Reputation: 2043
I have big amount (over 200k) of pdf files in a remote drive like \remote\location. I have to read all file names from that directory and insert the file names into a database.
I have tried "get file names" step. However it is not loading the file names and the transformation is getting stopped immediately.
I have tried with smaller number of records which are in the same remote directory, but in a sub directory. it is working fine.
However when I tried for all files(including sub directories) it is crashing. running into out of memory. (Failed to execute runnable (java.lang.OutOfMemoryError: Java heap space))
Is there a way that I can process for each 1000 files once?
Upvotes: 3
Views: 4281
Reputation: 3294
You ran out of memory. Edit the spoon.sh file and search for this line.
PENTAHO_DI_JAVA_OPTIONS="-Xmx512m -XX:MaxPermSize=512m"
if you have 4gb of memory available you can set 2gb, (it's up to you).
PENTAHO_DI_JAVA_OPTIONS="-Xmx2048m -XX:MaxPermSize=1024m"

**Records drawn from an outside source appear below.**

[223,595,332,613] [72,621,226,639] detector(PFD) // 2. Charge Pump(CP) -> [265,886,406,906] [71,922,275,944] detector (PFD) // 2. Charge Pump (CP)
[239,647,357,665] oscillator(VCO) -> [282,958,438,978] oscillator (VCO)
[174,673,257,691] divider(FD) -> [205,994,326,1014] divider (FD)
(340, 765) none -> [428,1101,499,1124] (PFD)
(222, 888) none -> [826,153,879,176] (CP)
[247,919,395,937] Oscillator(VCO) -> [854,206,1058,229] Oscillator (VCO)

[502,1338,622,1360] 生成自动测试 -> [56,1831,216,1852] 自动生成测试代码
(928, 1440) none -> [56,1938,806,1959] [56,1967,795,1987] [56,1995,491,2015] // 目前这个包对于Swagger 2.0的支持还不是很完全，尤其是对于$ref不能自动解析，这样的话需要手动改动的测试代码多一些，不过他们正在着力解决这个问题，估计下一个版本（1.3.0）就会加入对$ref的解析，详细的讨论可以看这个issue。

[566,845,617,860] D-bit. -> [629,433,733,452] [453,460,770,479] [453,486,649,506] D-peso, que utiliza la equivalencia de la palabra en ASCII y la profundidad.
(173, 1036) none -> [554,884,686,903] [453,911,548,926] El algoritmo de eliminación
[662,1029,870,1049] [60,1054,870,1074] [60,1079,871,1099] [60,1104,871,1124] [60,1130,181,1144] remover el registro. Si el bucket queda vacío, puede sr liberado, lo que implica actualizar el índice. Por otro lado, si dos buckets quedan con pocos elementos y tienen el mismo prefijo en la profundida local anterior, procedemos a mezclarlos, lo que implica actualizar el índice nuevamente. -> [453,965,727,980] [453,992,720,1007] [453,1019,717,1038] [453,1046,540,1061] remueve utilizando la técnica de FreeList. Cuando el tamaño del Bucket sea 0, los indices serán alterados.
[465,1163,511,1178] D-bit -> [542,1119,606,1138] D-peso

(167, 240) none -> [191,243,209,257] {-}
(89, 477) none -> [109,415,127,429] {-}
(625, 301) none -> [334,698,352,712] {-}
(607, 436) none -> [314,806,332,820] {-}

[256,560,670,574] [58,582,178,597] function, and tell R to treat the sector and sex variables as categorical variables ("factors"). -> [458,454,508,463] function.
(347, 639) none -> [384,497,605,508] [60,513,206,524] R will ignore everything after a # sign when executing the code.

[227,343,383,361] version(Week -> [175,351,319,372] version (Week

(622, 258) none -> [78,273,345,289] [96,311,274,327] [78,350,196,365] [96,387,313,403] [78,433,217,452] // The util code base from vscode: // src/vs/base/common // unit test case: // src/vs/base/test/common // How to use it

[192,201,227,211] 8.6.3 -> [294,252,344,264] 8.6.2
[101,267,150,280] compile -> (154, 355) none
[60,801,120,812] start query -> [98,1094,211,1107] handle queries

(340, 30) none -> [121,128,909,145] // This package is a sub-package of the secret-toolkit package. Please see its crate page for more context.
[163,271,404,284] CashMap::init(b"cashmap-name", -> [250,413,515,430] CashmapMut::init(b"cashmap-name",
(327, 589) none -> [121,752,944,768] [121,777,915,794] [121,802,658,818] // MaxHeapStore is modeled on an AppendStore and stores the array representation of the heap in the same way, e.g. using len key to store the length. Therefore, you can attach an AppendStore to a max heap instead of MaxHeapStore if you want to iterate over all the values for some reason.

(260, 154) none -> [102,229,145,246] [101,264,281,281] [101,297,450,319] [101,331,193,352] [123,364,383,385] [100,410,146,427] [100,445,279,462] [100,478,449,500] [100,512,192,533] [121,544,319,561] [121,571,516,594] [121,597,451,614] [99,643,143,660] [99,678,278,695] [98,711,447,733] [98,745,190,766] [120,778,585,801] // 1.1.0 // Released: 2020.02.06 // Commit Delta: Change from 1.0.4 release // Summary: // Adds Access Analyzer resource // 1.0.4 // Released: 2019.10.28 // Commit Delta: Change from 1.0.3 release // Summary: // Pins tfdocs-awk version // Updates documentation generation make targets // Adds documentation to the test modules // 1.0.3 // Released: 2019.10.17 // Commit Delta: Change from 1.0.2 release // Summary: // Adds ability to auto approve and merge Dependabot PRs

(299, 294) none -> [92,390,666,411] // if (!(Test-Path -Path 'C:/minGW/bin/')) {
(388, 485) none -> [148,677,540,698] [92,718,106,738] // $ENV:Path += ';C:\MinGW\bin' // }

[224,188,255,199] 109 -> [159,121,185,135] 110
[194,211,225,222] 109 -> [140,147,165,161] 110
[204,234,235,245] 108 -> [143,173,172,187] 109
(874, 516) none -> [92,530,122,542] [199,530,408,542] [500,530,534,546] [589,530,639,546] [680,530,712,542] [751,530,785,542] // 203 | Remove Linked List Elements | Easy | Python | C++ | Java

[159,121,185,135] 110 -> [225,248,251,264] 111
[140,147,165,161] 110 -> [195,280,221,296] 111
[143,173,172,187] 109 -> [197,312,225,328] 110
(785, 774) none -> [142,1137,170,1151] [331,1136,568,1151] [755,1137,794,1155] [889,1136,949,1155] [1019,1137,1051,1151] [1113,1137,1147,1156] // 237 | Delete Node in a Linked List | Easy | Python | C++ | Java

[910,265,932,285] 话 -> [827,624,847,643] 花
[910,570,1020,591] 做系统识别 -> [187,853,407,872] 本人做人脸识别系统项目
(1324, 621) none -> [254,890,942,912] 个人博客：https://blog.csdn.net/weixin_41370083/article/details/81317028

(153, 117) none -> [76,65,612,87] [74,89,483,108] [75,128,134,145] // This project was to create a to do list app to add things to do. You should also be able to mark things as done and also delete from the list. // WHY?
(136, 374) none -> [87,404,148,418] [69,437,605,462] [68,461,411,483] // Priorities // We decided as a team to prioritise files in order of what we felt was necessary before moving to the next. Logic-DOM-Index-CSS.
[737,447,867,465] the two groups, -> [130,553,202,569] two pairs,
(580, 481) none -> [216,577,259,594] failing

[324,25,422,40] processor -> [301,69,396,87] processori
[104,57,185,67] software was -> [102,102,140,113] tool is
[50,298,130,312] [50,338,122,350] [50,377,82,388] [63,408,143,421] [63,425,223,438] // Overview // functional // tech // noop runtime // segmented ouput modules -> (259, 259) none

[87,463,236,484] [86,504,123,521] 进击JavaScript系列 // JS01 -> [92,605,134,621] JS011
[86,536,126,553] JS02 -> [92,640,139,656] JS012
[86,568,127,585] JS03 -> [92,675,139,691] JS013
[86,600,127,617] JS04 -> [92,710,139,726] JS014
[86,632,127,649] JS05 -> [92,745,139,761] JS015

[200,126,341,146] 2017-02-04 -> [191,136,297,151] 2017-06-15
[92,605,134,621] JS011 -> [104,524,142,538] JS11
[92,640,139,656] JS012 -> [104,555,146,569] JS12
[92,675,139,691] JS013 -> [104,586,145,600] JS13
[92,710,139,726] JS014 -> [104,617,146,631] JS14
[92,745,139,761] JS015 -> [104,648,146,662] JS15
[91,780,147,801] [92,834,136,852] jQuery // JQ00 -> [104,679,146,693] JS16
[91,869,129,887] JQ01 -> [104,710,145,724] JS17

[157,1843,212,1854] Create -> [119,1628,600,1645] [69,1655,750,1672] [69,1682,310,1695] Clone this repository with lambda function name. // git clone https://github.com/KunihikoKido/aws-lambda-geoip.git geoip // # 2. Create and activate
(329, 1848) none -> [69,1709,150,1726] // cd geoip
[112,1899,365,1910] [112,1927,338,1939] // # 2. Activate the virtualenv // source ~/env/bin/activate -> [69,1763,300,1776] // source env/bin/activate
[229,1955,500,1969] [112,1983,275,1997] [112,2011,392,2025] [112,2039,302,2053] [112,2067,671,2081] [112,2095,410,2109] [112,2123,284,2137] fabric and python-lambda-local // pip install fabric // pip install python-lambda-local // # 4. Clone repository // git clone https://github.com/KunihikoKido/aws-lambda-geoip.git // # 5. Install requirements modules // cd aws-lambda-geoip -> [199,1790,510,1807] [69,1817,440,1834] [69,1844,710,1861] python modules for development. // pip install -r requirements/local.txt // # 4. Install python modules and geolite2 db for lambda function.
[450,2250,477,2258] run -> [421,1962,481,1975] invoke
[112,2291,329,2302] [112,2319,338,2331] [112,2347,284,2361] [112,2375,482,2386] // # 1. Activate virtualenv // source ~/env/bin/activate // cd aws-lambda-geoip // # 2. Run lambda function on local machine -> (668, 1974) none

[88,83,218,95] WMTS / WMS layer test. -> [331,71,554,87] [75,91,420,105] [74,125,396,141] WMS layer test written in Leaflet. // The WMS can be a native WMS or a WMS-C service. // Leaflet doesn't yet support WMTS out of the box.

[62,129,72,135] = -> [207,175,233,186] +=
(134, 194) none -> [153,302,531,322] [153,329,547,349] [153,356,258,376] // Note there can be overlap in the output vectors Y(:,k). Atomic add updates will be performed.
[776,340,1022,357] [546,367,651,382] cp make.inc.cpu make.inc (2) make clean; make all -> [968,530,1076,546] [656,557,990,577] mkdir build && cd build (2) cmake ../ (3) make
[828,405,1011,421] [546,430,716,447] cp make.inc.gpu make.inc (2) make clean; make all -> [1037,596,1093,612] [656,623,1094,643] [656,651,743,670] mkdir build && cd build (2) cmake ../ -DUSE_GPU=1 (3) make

restart your spoon and try again.
Upvotes: 2
Reputation: 8068
Kettle is very memory hungry. For example, I typically need 8 GB to run a relatively long and complex process on files of just 250,000 records. So before I run kitchen or pan I always set JAVAMAXMEM
appropriately high. You set it in units of MB, so for 4 GB you'd set
JAVAMAXMEM=4096 kitchen.sh ...
Upvotes: 0